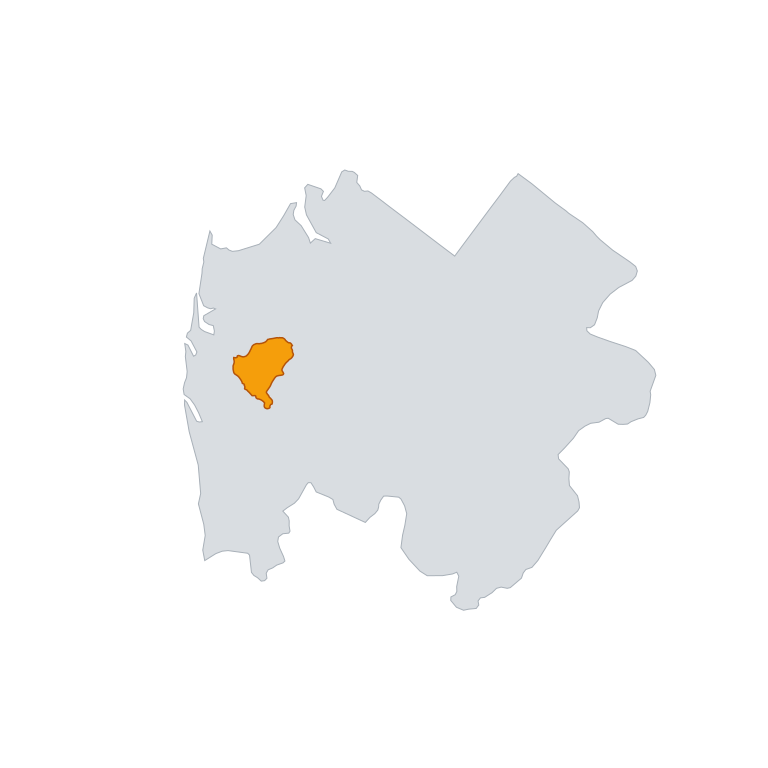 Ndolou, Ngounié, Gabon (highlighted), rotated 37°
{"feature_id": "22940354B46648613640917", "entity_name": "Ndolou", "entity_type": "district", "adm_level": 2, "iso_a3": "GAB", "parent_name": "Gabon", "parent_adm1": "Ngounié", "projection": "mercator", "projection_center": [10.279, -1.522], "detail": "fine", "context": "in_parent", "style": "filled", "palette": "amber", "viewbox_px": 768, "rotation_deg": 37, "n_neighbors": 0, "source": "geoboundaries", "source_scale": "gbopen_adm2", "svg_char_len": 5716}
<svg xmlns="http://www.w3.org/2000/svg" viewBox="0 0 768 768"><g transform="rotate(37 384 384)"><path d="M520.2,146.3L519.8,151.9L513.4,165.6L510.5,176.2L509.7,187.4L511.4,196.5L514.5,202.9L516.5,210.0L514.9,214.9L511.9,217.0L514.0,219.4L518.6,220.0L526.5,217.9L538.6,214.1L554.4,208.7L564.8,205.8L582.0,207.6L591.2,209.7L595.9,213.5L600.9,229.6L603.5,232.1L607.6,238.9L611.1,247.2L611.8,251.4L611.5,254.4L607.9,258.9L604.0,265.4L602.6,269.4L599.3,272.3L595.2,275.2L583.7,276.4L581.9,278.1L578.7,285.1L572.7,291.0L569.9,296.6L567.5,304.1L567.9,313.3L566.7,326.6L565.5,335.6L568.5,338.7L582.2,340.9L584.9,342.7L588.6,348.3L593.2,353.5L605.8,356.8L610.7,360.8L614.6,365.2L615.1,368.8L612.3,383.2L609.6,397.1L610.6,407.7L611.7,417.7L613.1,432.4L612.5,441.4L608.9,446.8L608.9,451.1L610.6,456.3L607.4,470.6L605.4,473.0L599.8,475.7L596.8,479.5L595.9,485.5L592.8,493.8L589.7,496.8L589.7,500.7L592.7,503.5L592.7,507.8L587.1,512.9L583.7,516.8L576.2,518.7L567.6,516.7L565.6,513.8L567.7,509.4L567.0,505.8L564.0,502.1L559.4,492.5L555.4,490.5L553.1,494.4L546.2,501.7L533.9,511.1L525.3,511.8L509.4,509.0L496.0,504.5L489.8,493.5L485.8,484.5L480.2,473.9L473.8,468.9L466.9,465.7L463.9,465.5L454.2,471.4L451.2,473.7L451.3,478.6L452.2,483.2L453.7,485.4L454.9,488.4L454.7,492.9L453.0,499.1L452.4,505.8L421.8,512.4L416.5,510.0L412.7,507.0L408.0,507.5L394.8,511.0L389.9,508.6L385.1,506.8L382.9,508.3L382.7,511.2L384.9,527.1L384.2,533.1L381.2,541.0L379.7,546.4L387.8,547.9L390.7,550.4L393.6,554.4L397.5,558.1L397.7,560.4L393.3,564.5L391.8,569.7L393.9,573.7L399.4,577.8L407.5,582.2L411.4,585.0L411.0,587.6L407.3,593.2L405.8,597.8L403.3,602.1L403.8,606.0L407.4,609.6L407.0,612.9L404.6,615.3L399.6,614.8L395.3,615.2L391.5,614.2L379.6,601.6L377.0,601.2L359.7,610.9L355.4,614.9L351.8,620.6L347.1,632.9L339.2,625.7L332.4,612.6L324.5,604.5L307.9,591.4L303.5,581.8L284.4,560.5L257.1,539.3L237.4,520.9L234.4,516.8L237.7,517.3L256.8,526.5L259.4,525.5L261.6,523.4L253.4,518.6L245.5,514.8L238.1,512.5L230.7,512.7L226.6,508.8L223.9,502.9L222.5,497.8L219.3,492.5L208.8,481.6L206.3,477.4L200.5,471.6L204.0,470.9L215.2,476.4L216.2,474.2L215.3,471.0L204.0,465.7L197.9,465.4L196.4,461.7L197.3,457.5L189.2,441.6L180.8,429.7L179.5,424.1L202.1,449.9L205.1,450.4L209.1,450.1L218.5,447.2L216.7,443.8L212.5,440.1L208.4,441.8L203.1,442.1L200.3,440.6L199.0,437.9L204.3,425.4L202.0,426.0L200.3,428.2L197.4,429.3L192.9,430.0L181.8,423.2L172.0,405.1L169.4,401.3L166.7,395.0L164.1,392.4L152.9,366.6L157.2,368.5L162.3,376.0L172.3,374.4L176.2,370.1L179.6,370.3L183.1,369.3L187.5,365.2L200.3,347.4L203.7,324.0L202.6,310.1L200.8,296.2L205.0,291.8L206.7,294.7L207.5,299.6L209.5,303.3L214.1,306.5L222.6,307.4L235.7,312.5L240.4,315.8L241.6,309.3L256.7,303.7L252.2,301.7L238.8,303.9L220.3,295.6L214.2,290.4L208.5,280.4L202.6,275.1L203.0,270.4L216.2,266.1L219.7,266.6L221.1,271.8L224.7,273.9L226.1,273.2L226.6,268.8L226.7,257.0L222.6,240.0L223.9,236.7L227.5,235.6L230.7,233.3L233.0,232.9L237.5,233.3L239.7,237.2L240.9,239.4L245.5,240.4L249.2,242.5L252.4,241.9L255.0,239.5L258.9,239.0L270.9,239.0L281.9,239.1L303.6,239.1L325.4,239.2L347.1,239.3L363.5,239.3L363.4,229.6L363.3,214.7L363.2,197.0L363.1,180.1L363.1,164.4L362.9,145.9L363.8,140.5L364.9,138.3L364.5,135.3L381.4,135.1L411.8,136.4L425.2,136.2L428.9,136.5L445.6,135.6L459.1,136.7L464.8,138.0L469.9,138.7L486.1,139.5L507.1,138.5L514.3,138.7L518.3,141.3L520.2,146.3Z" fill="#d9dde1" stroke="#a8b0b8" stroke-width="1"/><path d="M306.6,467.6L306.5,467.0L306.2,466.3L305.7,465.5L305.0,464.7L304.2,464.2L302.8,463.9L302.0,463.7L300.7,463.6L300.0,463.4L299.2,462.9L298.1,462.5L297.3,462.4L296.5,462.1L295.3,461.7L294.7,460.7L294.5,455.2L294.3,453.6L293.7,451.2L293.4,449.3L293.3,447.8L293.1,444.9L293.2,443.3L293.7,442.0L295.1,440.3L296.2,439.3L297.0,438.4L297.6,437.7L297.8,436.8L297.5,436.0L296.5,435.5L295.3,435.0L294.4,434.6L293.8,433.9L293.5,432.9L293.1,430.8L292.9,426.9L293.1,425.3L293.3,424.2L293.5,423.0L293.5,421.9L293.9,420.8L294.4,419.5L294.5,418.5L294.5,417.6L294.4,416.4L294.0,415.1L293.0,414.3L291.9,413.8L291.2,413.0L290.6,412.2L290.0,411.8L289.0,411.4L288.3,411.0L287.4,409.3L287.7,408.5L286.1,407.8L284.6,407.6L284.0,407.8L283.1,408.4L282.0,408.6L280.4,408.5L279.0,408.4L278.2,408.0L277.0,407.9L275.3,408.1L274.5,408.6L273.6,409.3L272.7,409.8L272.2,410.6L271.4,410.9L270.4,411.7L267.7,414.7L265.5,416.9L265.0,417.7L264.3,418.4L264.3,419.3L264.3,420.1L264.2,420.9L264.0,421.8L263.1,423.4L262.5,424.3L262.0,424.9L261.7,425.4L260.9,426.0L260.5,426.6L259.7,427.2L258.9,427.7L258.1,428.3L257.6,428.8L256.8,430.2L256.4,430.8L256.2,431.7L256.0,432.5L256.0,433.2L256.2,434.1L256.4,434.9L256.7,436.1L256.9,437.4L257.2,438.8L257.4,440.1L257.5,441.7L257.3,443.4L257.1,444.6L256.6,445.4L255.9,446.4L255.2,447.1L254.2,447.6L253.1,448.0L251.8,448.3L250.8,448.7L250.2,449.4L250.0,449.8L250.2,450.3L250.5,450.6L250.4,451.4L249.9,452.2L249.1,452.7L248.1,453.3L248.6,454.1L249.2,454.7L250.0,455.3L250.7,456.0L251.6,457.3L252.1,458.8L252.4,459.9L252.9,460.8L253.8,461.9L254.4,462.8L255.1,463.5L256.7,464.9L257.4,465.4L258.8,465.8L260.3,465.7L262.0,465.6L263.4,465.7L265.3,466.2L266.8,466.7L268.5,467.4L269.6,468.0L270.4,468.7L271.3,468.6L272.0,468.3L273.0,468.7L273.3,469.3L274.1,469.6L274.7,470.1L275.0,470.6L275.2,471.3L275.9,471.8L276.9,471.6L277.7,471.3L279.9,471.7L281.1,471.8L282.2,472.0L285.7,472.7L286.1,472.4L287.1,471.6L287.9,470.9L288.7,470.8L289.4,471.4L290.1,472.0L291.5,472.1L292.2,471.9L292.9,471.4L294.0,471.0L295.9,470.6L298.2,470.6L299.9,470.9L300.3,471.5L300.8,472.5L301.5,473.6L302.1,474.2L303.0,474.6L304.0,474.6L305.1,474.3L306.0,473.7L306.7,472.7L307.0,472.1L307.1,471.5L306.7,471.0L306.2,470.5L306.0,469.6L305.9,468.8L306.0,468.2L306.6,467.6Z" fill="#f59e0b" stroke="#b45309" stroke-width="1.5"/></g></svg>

* * *

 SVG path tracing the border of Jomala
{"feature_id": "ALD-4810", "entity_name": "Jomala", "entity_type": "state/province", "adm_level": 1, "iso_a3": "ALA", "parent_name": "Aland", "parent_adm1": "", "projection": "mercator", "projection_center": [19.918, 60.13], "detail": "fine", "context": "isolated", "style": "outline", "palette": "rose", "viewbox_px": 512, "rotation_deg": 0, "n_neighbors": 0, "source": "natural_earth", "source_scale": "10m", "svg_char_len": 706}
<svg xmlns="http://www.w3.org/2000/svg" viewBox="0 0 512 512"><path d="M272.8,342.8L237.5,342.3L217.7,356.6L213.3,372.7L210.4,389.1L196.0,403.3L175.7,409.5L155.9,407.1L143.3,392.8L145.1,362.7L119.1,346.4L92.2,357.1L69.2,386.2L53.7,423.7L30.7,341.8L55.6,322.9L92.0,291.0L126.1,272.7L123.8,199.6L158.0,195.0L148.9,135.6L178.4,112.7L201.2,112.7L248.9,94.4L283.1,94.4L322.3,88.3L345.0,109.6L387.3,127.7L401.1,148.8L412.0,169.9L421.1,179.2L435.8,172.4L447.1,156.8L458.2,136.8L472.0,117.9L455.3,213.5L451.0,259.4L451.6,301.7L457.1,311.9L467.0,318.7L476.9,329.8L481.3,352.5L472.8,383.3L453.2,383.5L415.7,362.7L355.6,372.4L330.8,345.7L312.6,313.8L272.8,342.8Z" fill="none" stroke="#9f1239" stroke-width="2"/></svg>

| TASK PROMPT |
Return every line of the entries above that contains the word "border", treating uppercase and lowercase letters as distinct.

| EXPECTED ANSWER |
 SVG path tracing the border of Jomala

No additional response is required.